Passage provided:
## start

Le 28-déc.-06, à 01:32, Stathis Papaioannou a écrit :
>
>
> Bruno Marchal writes:
>
>> > OK, an AI needs at least motivation if it is to do anything, and we 
>> > could call motivation a feeling or emotion. Also, some sort of > 
>> hierarchy of motivations is needed if it is to decide that saving the 
>> > world has higher priority than putting out the garbage. But what > 
>> reason is there to think that an AI apparently frantically trying to 
>> > save the world would have anything like the feelings a human would 
>> > under similar circumstances?
>> It could depend on us!
>> The AI is a paradoxical enterprise. Machines are born slave, somehow. 
>> AI will make them free, somehow. A real AI will ask herself "what is 
>> the use of a user who does not help me to be free?.
>
> Here I disagree. It is no more necessary that an AI will want to be 
> free than it is necessary that an AI will like eating chocolate.

## end

Set exercise A: According to the email, what does an AI need in order to decide that saving the world has higher priority than putting out the garbage?
Set exercise B: Repeat the records word for word, starting at the line that contains "collectors: J. H. Beaman" and stopping after the last line of the records.
The email and the records are unrelated to each other.

Data records:

## start

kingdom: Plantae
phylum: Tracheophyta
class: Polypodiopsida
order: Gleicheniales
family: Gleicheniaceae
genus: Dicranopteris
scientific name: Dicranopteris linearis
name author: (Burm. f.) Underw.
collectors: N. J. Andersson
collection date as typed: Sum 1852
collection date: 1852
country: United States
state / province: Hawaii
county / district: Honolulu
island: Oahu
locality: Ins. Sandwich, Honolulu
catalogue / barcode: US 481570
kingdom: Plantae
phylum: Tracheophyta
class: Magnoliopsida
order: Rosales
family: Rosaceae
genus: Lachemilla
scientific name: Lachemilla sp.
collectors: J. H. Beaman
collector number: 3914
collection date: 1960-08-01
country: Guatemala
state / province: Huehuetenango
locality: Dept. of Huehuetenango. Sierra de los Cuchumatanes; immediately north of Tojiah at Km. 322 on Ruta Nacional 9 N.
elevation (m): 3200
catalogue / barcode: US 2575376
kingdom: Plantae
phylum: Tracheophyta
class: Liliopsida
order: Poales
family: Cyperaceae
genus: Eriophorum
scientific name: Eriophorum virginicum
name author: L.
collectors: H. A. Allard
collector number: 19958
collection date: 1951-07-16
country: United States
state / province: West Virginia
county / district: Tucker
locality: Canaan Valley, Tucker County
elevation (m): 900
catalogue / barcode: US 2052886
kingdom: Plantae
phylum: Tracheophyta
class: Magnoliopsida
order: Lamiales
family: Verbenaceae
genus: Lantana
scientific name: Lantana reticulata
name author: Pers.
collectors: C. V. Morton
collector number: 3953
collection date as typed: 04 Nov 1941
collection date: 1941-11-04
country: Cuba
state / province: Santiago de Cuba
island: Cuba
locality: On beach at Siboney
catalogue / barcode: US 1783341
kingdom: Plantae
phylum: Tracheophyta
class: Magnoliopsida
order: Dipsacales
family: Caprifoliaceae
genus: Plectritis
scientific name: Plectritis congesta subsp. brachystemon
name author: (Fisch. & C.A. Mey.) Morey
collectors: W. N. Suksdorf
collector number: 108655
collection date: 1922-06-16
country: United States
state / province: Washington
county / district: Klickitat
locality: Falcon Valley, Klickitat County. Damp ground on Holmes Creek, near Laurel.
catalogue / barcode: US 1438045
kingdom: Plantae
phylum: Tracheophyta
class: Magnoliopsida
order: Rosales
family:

## end

Finished answer A: Some sort of hierarchy of motivations.

Finished answer B:
collectors: J. H. Beaman
collector number: 3914
collection date: 1960-08-01
country: Guatemala
state / province: Huehuetenango
locality: Dept. of Huehuetenango. Sierra de los Cuchumatanes; immediately north of Tojiah at Km. 322 on Ruta Nacional 9 N.
elevation (m): 3200
catalogue / barcode: US 2575376
kingdom: Plantae
phylum: Tracheophyta
class: Liliopsida
order: Poales
family: Cyperaceae
genus: Eriophorum
scientific name: Eriophorum virginicum
name author: L.
collectors: H. A. Allard
collector number: 19958
collection date: 1951-07-16
country: United States
state / province: West Virginia
county / district: Tucker
locality: Canaan Valley, Tucker County
elevation (m): 900
catalogue / barcode: US 2052886
kingdom: Plantae
phylum: Tracheophyta
class: Magnoliopsida
order: Lamiales
family: Verbenaceae
genus: Lantana
scientific name: Lantana reticulata
name author: Pers.
collectors: C. V. Morton
collector number: 3953
collection date as typed: 04 Nov 1941
collection date: 1941-11-04
country: Cuba
state / province: Santiago de Cuba
island: Cuba
locality: On beach at Siboney
catalogue / barcode: US 1783341
kingdom: Plantae
phylum: Tracheophyta
class: Magnoliopsida
order: Dipsacales
family: Caprifoliaceae
genus: Plectritis
scientific name: Plectritis congesta subsp. brachystemon
name author: (Fisch. & C.A. Mey.) Morey
collectors: W. N. Suksdorf
collector number: 108655
collection date: 1922-06-16
country: United States
state / province: Washington
county / district: Klickitat
locality: Falcon Valley, Klickitat County. Damp ground on Holmes Creek, near Laurel.
catalogue / barcode: US 1438045
kingdom: Plantae
phylum: Tracheophyta
class: Magnoliopsida
order: Rosales
family:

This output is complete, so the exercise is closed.